Exercise details =
Once you have reviewed the listing below, restate it word for word.

─── Recorded information

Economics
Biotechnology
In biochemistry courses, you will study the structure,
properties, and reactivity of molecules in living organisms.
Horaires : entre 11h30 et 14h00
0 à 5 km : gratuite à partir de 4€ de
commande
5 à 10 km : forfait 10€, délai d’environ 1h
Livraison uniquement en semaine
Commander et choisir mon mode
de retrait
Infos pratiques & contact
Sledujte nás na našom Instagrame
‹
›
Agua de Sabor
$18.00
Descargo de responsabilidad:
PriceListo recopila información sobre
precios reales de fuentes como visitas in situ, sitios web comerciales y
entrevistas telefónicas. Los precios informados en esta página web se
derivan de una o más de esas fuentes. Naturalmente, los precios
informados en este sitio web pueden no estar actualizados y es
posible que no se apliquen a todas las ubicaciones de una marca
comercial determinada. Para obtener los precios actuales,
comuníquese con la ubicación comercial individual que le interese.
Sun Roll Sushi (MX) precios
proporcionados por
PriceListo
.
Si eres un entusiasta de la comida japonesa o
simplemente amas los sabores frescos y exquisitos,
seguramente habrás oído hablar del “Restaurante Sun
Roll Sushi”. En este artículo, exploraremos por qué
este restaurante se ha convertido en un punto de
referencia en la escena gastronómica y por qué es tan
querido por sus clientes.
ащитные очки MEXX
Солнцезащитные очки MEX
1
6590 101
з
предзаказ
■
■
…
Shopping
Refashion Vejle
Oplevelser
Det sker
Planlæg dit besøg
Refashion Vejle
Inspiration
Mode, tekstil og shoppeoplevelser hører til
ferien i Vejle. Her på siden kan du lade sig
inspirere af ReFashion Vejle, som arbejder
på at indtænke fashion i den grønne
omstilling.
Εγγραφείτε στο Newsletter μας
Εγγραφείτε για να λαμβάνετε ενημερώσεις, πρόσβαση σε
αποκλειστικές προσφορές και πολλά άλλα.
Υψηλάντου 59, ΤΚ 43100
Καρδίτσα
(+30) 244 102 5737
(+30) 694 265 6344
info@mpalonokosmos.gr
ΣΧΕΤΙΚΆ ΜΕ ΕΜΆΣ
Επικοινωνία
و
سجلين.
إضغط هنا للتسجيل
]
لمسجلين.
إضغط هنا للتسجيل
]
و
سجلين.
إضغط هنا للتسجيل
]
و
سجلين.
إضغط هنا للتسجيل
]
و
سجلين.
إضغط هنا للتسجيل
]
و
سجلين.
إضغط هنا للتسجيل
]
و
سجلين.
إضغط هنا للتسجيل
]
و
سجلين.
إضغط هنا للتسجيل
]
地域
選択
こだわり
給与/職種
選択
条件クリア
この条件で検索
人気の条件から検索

──────

Response to this exercise =
Economics
Biotechnology
In biochemistry courses, you will study the structure,
properties, and reactivity of molecules in living organisms.
Horaires : entre 11h30 et 14h00
0 à 5 km : gratuite à partir de 4€ de
commande
5 à 10 km : forfait 10€, délai d’environ 1h
Livraison uniquement en semaine
Commander et choisir mon mode
de retrait
Infos pratiques & contact
Sledujte nás na našom Instagrame
‹
›
Agua de Sabor
$18.00
Descargo de responsabilidad:
PriceListo recopila información sobre
precios reales de fuentes como visitas in situ, sitios web comerciales y
entrevistas telefónicas. Los precios informados en esta página web se
derivan de una o más de esas fuentes. Naturalmente, los precios
informados en este sitio web pueden no estar actualizados y es
posible que no se apliquen a todas las ubicaciones de una marca
comercial determinada. Para obtener los precios actuales,
comuníquese con la ubicación comercial individual que le interese.
Sun Roll Sushi (MX) precios
proporcionados por
PriceListo
.
Si eres un entusiasta de la comida japonesa o
simplemente amas los sabores frescos y exquisitos,
seguramente habrás oído hablar del “Restaurante Sun
Roll Sushi”. En este artículo, exploraremos por qué
este restaurante se ha convertido en un punto de
referencia en la escena gastronómica y por qué es tan
querido por sus clientes.
ащитные очки MEXX
Солнцезащитные очки MEX
1
6590 101
з
предзаказ
■
■
…
Shopping
Refashion Vejle
Oplevelser
Det sker
Planlæg dit besøg
Refashion Vejle
Inspiration
Mode, tekstil og shoppeoplevelser hører til
ferien i Vejle. Her på siden kan du lade sig
inspirere af ReFashion Vejle, som arbejder
på at indtænke fashion i den grønne
omstilling.
Εγγραφείτε στο Newsletter μας
Εγγραφείτε για να λαμβάνετε ενημερώσεις, πρόσβαση σε
αποκλειστικές προσφορές και πολλά άλλα.
Υψηλάντου 59, ΤΚ 43100
Καρδίτσα
(+30) 244 102 5737
(+30) 694 265 6344
info@mpalonokosmos.gr
ΣΧΕΤΙΚΆ ΜΕ ΕΜΆΣ
Επικοινωνία
و
سجلين.
إضغط هنا للتسجيل
]
لمسجلين.
إضغط هنا للتسجيل
]
و
سجلين.
إضغط هنا للتسجيل
]
و
سجلين.
إضغط هنا للتسجيل
]
و
سجلين.
إضغط هنا للتسجيل
]
و
سجلين.
إضغط هنا للتسجيل
]
و
سجلين.
إضغط هنا للتسجيل
]
و
سجلين.
إضغط هنا للتسجيل
]
地域
選択
こだわり
給与/職種
選択
条件クリア
この条件で検索
人気の条件から検索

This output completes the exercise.